Weller, selbst Inhaber eines Autohauses, drängt auf sofortige Änderungen bei den Fördergeldern für E-Autos. Die neuen Anreize sollten seiner Meinung nach rückwirkend ab dem 1. Januar gelten und auch junge Gebrauchtwagen umfassen. Seiner Erfahrung nach reagieren Politiker eher, wenn Unternehmer direkt das Wort ergreifen – statt über Vermittler.
Ziel des ZDK ist es, der Branche eine stärkere, eigenständige politische Stimme zu verleihen. Weller ist überzeugt, dass dies Entscheidungen beschleunigen und überflüssige Bürokratie bei der Umsetzung von Förderprogrammen abbauen könnte. Doch die Herausforderungen gehen über die Finanzierung hinaus.
Der Wandel hin zur E-Mobilität trifft den Kundendienstbereich besonders hart. Durch weniger bewegliche Teile und geringeren Verschleiß sinkt die Nachfrage nach klassischen Reparaturen und Ersatzteilen. Weller schätzt, dass die Serviceumsätze um bis zu 50 Prozent einbrechen könnten, wenn die Elektrifizierung im aktuellen Tempo voranschreitet. Viele Autohäuser müssten ihr Geschäftsmodell dann grundlegend neu ausrichten.

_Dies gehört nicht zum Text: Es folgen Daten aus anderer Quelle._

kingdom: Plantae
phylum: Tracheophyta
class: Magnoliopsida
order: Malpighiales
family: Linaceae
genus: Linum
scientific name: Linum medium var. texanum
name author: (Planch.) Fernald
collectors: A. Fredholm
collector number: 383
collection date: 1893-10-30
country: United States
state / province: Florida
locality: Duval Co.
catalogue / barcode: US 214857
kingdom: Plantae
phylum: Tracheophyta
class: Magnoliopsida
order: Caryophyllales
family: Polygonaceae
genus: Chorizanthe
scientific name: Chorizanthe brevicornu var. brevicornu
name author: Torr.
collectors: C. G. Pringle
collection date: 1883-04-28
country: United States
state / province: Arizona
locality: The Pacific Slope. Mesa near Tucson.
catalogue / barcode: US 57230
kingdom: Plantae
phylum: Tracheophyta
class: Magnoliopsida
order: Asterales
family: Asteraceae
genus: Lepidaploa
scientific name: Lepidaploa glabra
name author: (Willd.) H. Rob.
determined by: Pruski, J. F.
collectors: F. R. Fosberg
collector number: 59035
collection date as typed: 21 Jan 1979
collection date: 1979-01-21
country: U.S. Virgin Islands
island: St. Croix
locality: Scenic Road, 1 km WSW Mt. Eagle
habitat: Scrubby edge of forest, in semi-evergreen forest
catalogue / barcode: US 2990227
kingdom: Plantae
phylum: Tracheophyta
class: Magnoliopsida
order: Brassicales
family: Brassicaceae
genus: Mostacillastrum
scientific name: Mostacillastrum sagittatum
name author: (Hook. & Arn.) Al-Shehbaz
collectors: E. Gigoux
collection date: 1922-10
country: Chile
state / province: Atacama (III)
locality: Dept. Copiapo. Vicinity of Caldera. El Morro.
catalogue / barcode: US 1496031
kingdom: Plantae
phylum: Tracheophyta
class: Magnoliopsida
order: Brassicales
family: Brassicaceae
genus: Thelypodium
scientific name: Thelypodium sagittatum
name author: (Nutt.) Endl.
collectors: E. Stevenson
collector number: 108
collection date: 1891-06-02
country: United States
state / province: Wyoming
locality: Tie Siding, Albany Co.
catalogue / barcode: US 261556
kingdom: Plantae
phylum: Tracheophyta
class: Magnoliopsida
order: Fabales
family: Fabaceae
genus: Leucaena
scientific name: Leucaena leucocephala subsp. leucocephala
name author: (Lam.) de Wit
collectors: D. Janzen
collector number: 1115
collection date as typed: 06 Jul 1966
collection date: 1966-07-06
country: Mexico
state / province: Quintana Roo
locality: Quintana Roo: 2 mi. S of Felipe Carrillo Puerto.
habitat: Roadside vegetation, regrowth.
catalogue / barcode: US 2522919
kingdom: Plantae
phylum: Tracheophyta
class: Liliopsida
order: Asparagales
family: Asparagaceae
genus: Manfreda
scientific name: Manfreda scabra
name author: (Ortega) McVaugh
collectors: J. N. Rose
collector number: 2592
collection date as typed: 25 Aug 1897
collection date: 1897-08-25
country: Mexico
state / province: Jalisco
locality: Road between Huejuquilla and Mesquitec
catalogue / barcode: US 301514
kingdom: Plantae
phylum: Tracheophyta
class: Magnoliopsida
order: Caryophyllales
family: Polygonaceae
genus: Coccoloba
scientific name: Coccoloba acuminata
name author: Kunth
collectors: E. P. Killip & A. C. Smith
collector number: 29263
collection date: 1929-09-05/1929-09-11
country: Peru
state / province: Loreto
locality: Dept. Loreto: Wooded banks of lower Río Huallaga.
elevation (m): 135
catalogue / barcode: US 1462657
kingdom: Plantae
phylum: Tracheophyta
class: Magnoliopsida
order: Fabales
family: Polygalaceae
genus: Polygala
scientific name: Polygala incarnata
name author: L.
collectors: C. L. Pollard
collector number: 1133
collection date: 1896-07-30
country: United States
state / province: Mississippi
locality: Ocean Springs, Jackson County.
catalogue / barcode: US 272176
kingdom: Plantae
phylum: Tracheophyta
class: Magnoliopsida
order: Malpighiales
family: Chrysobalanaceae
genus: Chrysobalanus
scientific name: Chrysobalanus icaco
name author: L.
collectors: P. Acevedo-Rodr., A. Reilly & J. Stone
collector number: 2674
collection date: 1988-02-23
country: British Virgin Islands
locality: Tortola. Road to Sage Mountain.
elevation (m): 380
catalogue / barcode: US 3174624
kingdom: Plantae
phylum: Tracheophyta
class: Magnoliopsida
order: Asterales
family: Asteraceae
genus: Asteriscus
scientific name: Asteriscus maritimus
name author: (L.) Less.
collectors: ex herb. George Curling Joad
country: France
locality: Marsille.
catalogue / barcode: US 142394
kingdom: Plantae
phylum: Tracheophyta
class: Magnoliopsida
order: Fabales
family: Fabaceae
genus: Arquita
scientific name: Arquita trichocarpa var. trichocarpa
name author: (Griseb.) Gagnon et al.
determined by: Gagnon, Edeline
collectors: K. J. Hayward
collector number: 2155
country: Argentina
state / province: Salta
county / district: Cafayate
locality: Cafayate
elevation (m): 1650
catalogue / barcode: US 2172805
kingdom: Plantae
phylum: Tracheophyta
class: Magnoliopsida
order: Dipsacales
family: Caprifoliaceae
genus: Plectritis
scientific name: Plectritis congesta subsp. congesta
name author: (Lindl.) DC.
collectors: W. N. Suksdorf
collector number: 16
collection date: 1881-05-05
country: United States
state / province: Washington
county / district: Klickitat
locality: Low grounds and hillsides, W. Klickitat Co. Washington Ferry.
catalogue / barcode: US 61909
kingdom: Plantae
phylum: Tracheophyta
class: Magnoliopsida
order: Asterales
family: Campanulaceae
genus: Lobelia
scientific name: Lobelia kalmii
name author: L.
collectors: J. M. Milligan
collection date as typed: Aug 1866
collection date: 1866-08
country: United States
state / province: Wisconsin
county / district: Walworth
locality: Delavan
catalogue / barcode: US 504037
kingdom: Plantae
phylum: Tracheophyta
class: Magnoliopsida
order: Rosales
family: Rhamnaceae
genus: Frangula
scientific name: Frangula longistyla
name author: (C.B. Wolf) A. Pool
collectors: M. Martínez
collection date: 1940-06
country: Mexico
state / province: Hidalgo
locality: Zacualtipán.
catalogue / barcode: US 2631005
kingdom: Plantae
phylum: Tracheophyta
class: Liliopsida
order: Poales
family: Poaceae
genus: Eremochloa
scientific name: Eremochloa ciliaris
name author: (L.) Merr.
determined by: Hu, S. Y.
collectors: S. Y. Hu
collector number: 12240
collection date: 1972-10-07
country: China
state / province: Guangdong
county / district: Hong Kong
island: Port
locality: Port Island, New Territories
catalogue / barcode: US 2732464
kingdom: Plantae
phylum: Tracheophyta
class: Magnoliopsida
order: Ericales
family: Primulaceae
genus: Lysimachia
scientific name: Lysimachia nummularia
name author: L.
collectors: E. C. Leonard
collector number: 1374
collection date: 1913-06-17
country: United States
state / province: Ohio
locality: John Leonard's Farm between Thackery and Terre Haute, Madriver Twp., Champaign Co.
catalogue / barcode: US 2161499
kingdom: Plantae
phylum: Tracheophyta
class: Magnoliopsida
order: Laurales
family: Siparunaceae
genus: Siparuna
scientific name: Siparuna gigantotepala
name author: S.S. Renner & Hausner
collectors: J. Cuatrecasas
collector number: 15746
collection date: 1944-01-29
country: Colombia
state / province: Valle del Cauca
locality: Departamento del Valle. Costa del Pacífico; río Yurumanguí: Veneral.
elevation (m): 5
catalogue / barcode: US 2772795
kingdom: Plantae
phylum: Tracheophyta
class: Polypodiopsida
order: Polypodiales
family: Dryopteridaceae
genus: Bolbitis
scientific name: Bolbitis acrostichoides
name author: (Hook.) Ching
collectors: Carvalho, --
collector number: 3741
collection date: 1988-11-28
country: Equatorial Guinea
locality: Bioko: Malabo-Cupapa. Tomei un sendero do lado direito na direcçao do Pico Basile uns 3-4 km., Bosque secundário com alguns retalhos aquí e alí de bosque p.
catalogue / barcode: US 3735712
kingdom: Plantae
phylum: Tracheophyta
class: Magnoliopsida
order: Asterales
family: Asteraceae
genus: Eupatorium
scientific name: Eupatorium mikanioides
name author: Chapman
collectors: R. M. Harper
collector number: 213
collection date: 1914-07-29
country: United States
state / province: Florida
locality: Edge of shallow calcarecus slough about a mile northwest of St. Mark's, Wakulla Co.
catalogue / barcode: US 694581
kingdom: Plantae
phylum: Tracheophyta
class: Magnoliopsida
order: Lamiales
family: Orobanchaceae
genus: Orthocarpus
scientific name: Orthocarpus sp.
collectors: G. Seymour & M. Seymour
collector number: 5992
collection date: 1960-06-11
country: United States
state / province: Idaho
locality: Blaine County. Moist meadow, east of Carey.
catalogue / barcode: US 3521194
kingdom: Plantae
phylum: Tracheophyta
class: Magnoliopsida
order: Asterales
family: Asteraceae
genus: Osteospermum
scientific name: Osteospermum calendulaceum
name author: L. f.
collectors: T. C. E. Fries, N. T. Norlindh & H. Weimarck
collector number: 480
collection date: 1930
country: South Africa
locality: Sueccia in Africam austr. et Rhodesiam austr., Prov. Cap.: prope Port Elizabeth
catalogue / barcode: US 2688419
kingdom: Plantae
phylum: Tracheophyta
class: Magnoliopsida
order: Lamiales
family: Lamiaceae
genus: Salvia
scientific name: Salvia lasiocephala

Zudem prognostiziert er einen deutlichen Rückgang der Standorte und unabhängigen Inhaber. Innerhalb weniger Jahre könnte die Branche auf weniger als 12.000 Betriebe und unter 3.000 Eigentümer schrumpfen – ein deutlicher Rückgang gegenüber den heutigen Zahlen.
Der ZDK-Präsident betont, dass sich die Händler schnell anpassen müssen. Wer die Modernisierung verschläft, riskiert, im Strukturwandel der Branche abgehängt zu werden.
Wellers Warnungen unterstreichen den Druck auf die Autohäuser, ihre Abläufe grundlegend zu reformieren. Ohne gezielte Fördermaßnahmen und eine strategische Neuausrichtung könnten viele den Übergang zur E-Mobilität nicht überstehen. Ob der Branche die Wende gelingt, könnte maßgeblich davon abhängen, wie erfolgreich der ZDK eine stärkere politische Lobby durchsetzt.